* _Exercise requirements_
Examine each line of the data. Copy those that contain the string "oder".

(Page images and extracted text)
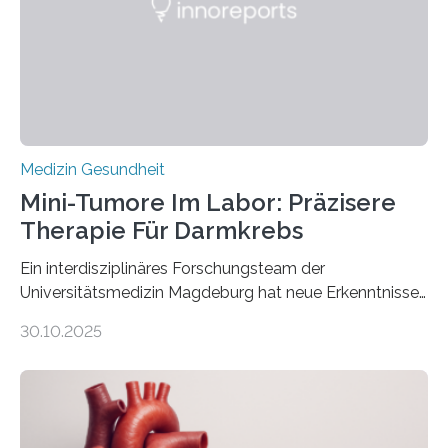
Medizin Gesundheit
Mini-Tumore Im Labor: Präzisere
Therapie Für Darmkrebs
Ein interdisziplinäres Forschungsteam der
Universitätsmedizin Magdeburg hat neue Erkenntnisse
gewonnen, wie Darmkrebs künftig individueller
30.10.2025
behandelt werden kann. In ihrer aktuellen Studie,
veröffentlicht in der Fachzeitschrift Molecular
Oncology, zeigen die Forschenden, dass Mini-Tumore
aus Gewebe von Patientinnen und Patienten –
sogenannte Organoide – genutzt werden können, um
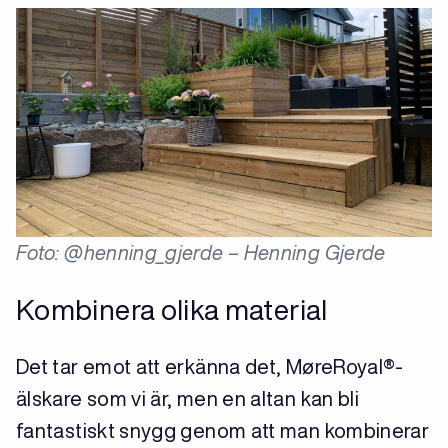
Foto: @henning_gjerde – Henning Gjerde
Kombinera olika material
Det tar emot att erkänna det, MøreRoyal®-
älskare som vi är, men en altan kan bli
fantastiskt snygg genom att man kombinerar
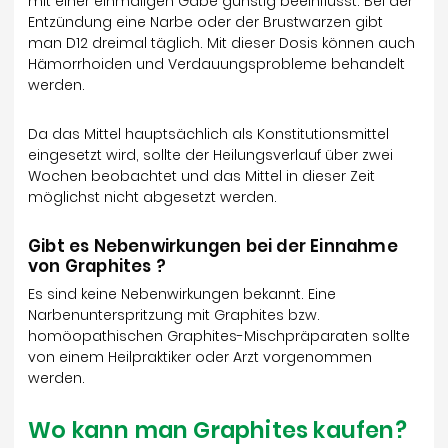
mit einer einmaligen Gabe günstig beeinflusst. Bei der
Entzündung eine Narbe oder der Brustwarzen gibt
man D12 dreimal täglich. Mit dieser Dosis können auch
Hämorrhoiden und Verdauungsprobleme behandelt
werden.
Da das Mittel hauptsächlich als Konstitutionsmittel
eingesetzt wird, sollte der Heilungsverlauf über zwei
Wochen beobachtet und das Mittel in dieser Zeit
möglichst nicht abgesetzt werden.
Gibt es Nebenwirkungen bei der Einnahme
von Graphites ?
Es sind keine Nebenwirkungen bekannt. Eine
Narbenunterspritzung mit Graphites bzw.
homöopathischen Graphites-Mischpräparaten sollte
von einem Heilpraktiker oder Arzt vorgenommen
werden.
Wo kann man Graphites kaufen?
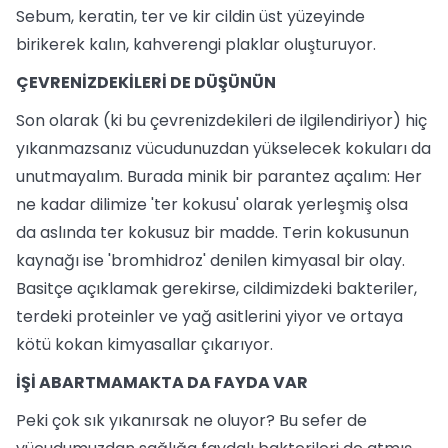
Sebum, keratin, ter ve kir cildin üst yüzeyinde
birikerek kalın, kahverengi plaklar oluşturuyor.
ÇEVRENİZDEKİLERİ DE DÜŞÜNÜN
Son olarak (ki bu çevrenizdekileri de ilgilendiriyor) hiç
yıkanmazsanız vücudunuzdan yükselecek kokuları da
unutmayalım. Burada minik bir parantez açalım: Her
ne kadar dilimize 'ter kokusu' olarak yerleşmiş olsa
da aslında ter kokusuz bir madde. Terin kokusunun
kaynağı ise 'bromhidroz' denilen kimyasal bir olay.
Basitçe açıklamak gerekirse, cildimizdeki bakteriler,
terdeki proteinler ve yağ asitlerini yiyor ve ortaya
kötü kokan kimyasallar çıkarıyor.
İŞİ ABARTMAMAKTA DA FAYDA VAR
Peki çok sık yıkanırsak ne oluyor? Bu sefer de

* _Written response_
Entzündung eine Narbe oder der Brustwarzen gibt
von einem Heilpraktiker oder Arzt vorgenommen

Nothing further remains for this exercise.